課題の内容: 川原明戸の地名についての文章のうち、「川原明戸の「明戸」は旧来、「」から「葉のひとつと考えられている。」まで(両端の語句も含む)を一字も変えずに書き写すこと。

読解用抜粋:
____

古社への誘い 神社散策記

たまには静かなる社の空間に身をまかせ、心身共にリフレッシュしてみませんか・・・・

川原明戸諏訪神社

 川原明戸の「明戸」は旧来、「悪戸」と記された。「アクト」は「アクタ」から出た言葉で、上流から流出した土砂(芥:アクタ)が堆積した場所、川沿いの平地の意味。この土地が荒川の水害が度々起こり、湿地が広がり、耕地に適さず、江戸時代中期には、「悪戸」と記された
 地名辞典等によると、「悪戸」は、「アク」が、アクト・アクツ・アクタ・アクバ等に同類の意味があり、低湿地・耕作に適さない土地ということから、悪い土地の意味を持つようだ。この場合の悪い土地とは、作物の稔りが良くないということであろうが、この様な所は、動植物の憩うオアシスとなり、山林は保水涵養林となる。「アク」はこのように水をも指し、そして「アク」の語自体が、「アクア」(ラテン語、またヴェネツィア語、エミリア・ロマーニャ語、ロンバルド語)から来ており、「アカ」(閼伽)も宗教こそ違え、同じ意味を持っているという。古い時代に、西側の世界から日本へ入った言葉のひとつと考えられている。
 「悪」という言語は、総じてあまり良い意味には使われていないが、決して否定的な意味しかないわけではない。「悪」は「突出した」という意味合を持ち、剽悍さや力強さを表す言葉としても使用された。例えば、源義朝の長男・義平はその勇猛さから「悪源太」と、左大臣藤原頼長はその妥協を知らない性格から「悪左府」、鎌倉時代末期における悪党もその典型例であり、力の強い勢力という意味でもある。

____

データ記録:
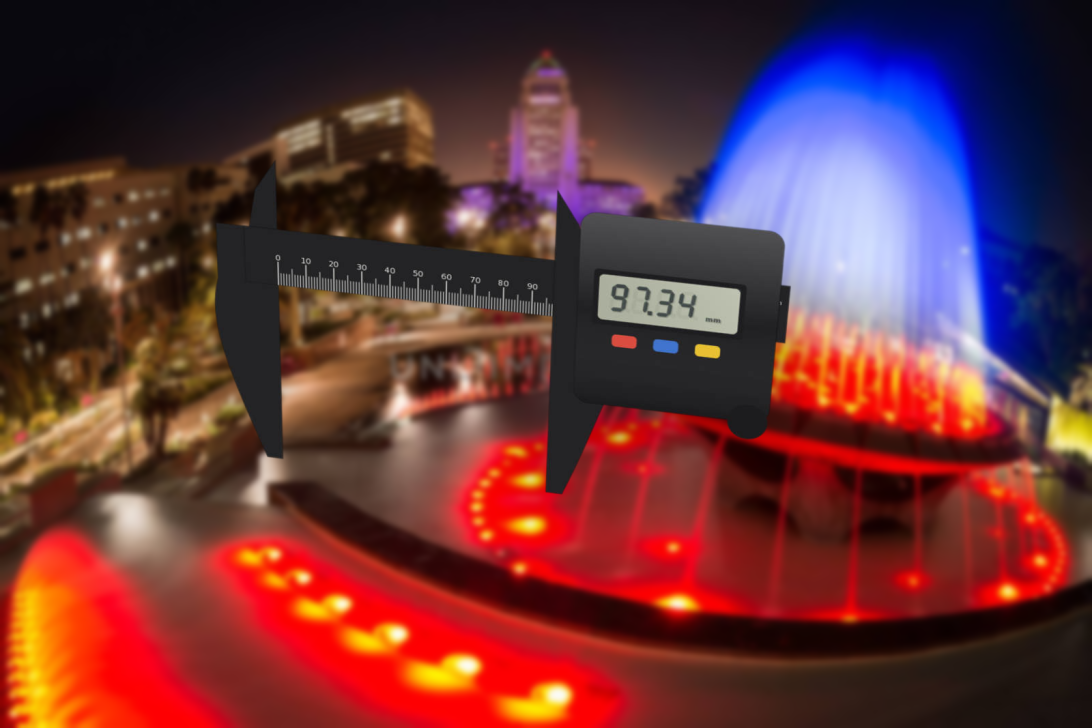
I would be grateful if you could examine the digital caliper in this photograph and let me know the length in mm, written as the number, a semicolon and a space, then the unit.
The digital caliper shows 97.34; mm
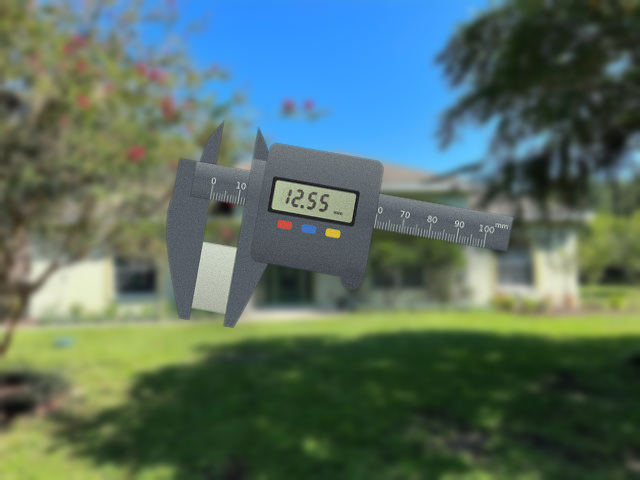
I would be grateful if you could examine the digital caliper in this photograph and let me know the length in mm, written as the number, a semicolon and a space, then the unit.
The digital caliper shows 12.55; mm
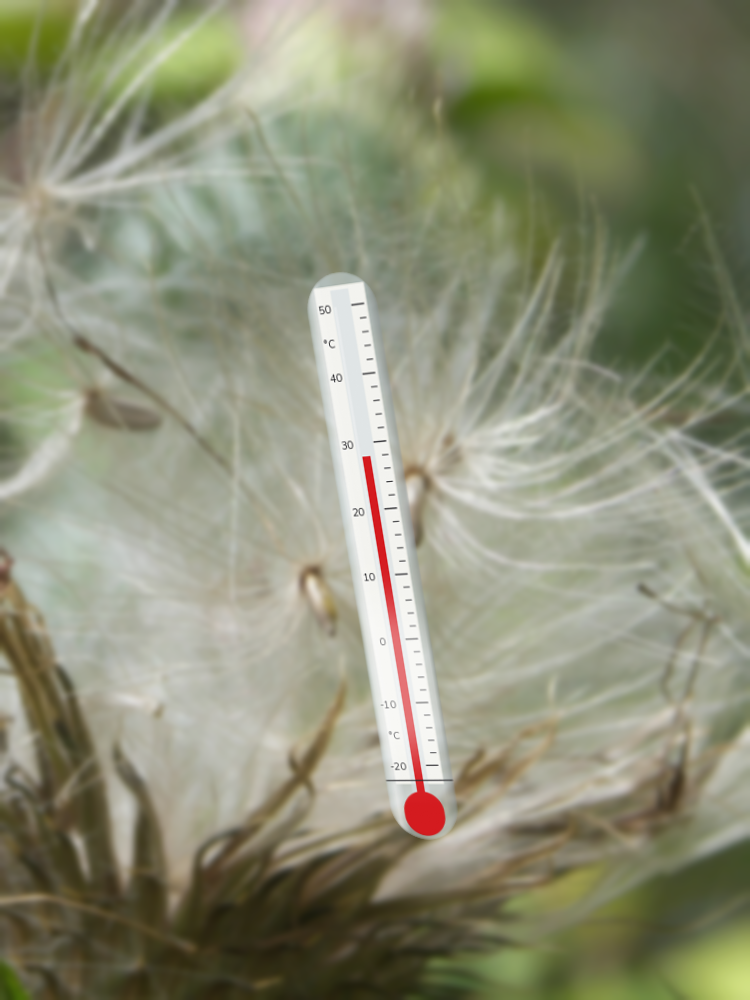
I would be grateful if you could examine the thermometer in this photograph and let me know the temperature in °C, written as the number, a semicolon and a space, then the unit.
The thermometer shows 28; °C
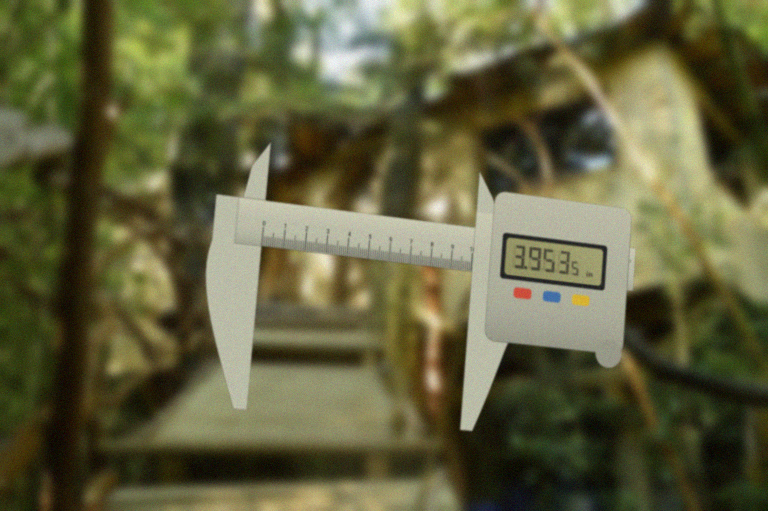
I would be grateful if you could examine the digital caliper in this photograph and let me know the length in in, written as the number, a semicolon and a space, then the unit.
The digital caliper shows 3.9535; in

____

問題の解答:
川原明戸の「明戸」は旧来、「悪戸」と記された。「アクト」は「アクタ」から出た言葉で、上流から流出した土砂(芥:アクタ)が堆積した場所、川沿いの平地の意味。この土地が荒川の水害が度々起こり、湿地が広がり、耕地に適さず、江戸時代中期には、「悪戸」と記された
 地名辞典等によると、「悪戸」は、「アク」が、アクト・アクツ・アクタ・アクバ等に同類の意味があり、低湿地・耕作に適さない土地ということから、悪い土地の意味を持つようだ。この場合の悪い土地とは、作物の稔りが良くないということであろうが、この様な所は、動植物の憩うオアシスとなり、山林は保水涵養林となる。「アク」はこのように水をも指し、そして「アク」の語自体が、「アクア」(ラテン語、またヴェネツィア語、エミリア・ロマーニャ語、ロンバルド語)から来ており、「アカ」(閼伽)も宗教こそ違え、同じ意味を持っているという。古い時代に、西側の世界から日本へ入った言葉のひとつと考えられている。